For some background, Donella Meadows' Thinking in Systems: A Primer is a wonderful resource - and we just discovered, is available online! If you want to cut to the chase, Chapter 6: Leverage Points (p.145) packs a good punch and is one of the most practical chapters.

Learning Objectives

  • Discuss the potential of systems mapping as a tool to understand systems and to design better interventions.

  • Introduce some basic concepts of systems thinking and systems mapping. (Note: Done well, systems mapping is hard! This will be an introduction.)

  • Apply the concepts of mapping to an existing map produced by the Nourish team.

  • Encourage participants to engage with the maps by sharing insights, surfacing assumptions, and contributing new interpretations.

Wasan Report 2017: Food is fundamental to health and healing

For four days from Thursday, September 7th to Sunday, September 10, 19 leaders from across healthcare, government and food sectors convened together on Wasan Island in order to explore the role of food in healthcare in Canada. The core belief of the group was that food is fundamental to health and healing, but is currently undervalued within the healthcare system. Through systems mapping, the group explored the dynamics of the current healthcare system and prototyped actionable opportunities for a future of food in health care that nourishes patients, communities and the environment.
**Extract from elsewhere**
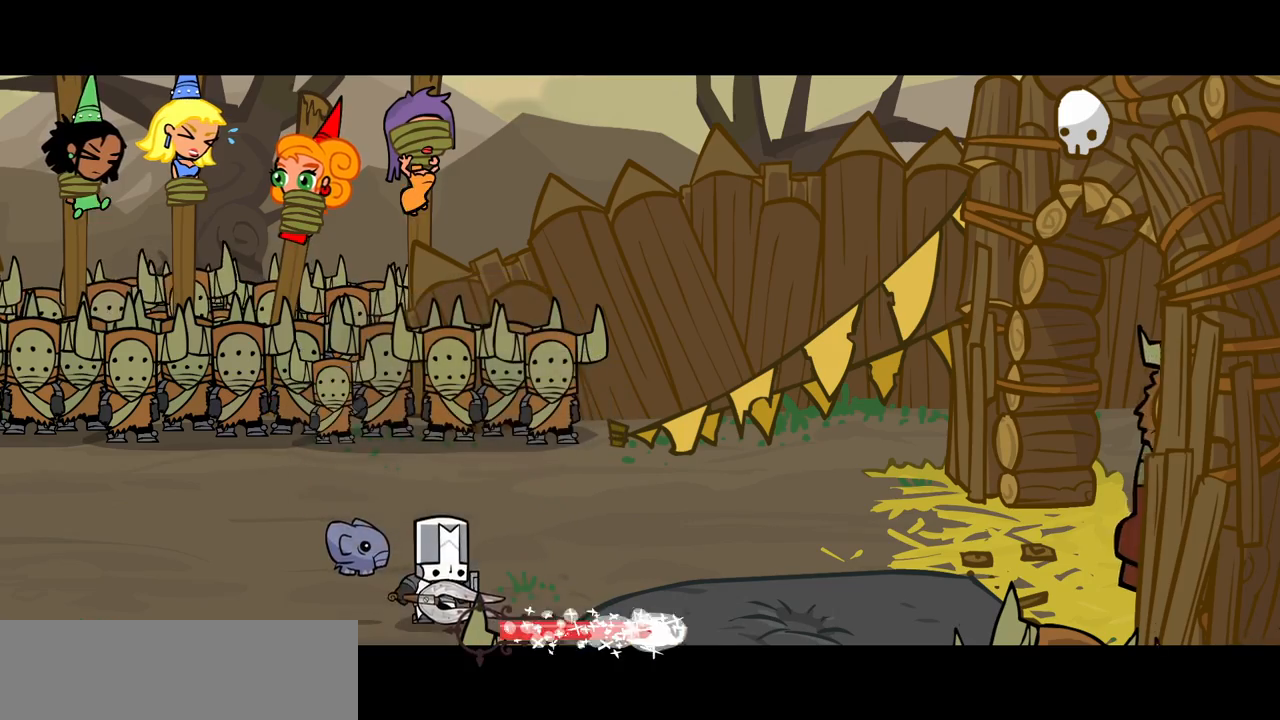
{"keys": [], "events": []}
Read the summary report here.

Webinar: Innovator Collaborative Projects Public Kickoff

Source: Nourish
Year: 2017
Are you interested by the role that better food can play in delivering better health care? The Nourish leadership program has kicked off 5 collaborative projects and is looking for your engagement.
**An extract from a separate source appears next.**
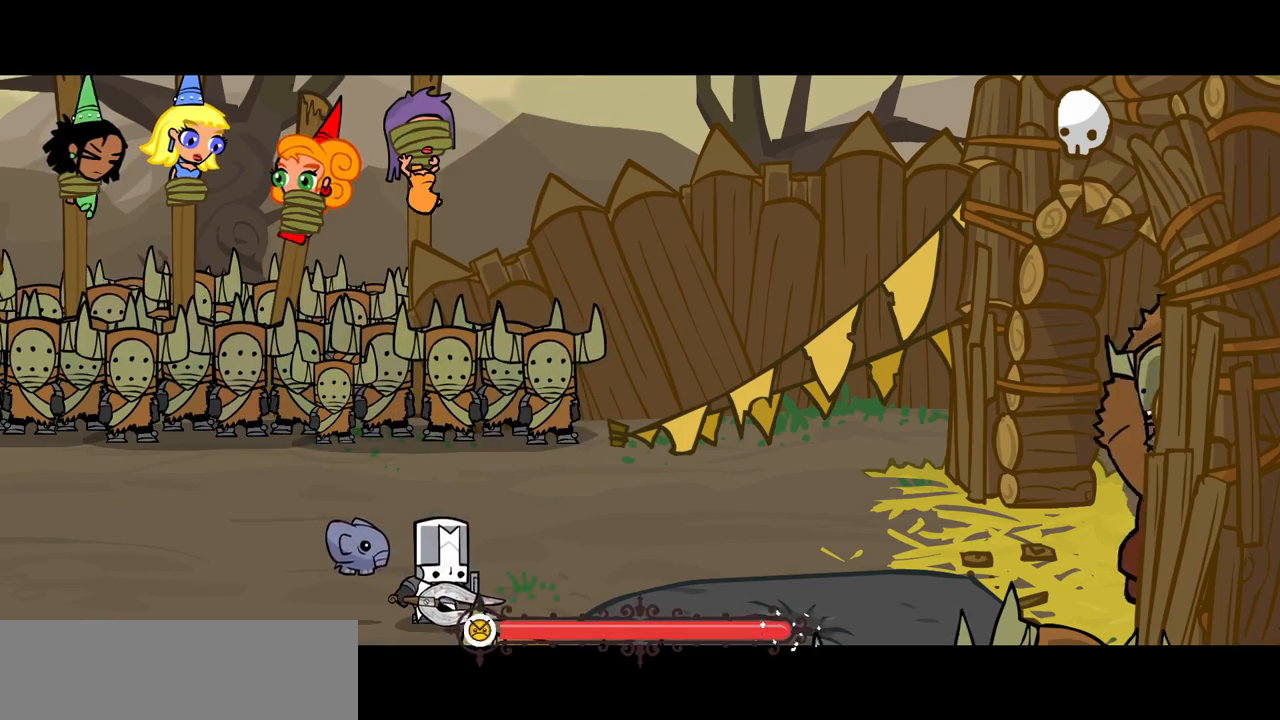
{"keys": [], "events": []}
Each team approaches a different dimension of the disconnect between food in health care, for example: better understanding the patient experience of food in health, and addressing barriers to sustainable, local, and traditional food that supports health and healing. Specifically, their work relates to:

  • Increasing the sector's ability to deliver Traditional & Country Food Programs for Indigenous patients and residents

  • Developing a Sustainable Menu Guide to help the sector decrease its ecological impact and support social and economic wellbeing

  • Creating a more enabling policy environment for a Food is Health approach in health care

  • Developing National RFP Models for values-based healthcare food purchasing

  • Researching strategies for benchmarking National Patient Satisfaction/Experience with Food Services

We invite you to join the Nourish cohort to learn about the suite of national, collaborative projects they have been developing to transform how we think about food in care. During the webinar, each project team defines the problem they are tackling and how they plan to approach it. Participants are invited to respond to a call to action to engage with the projects.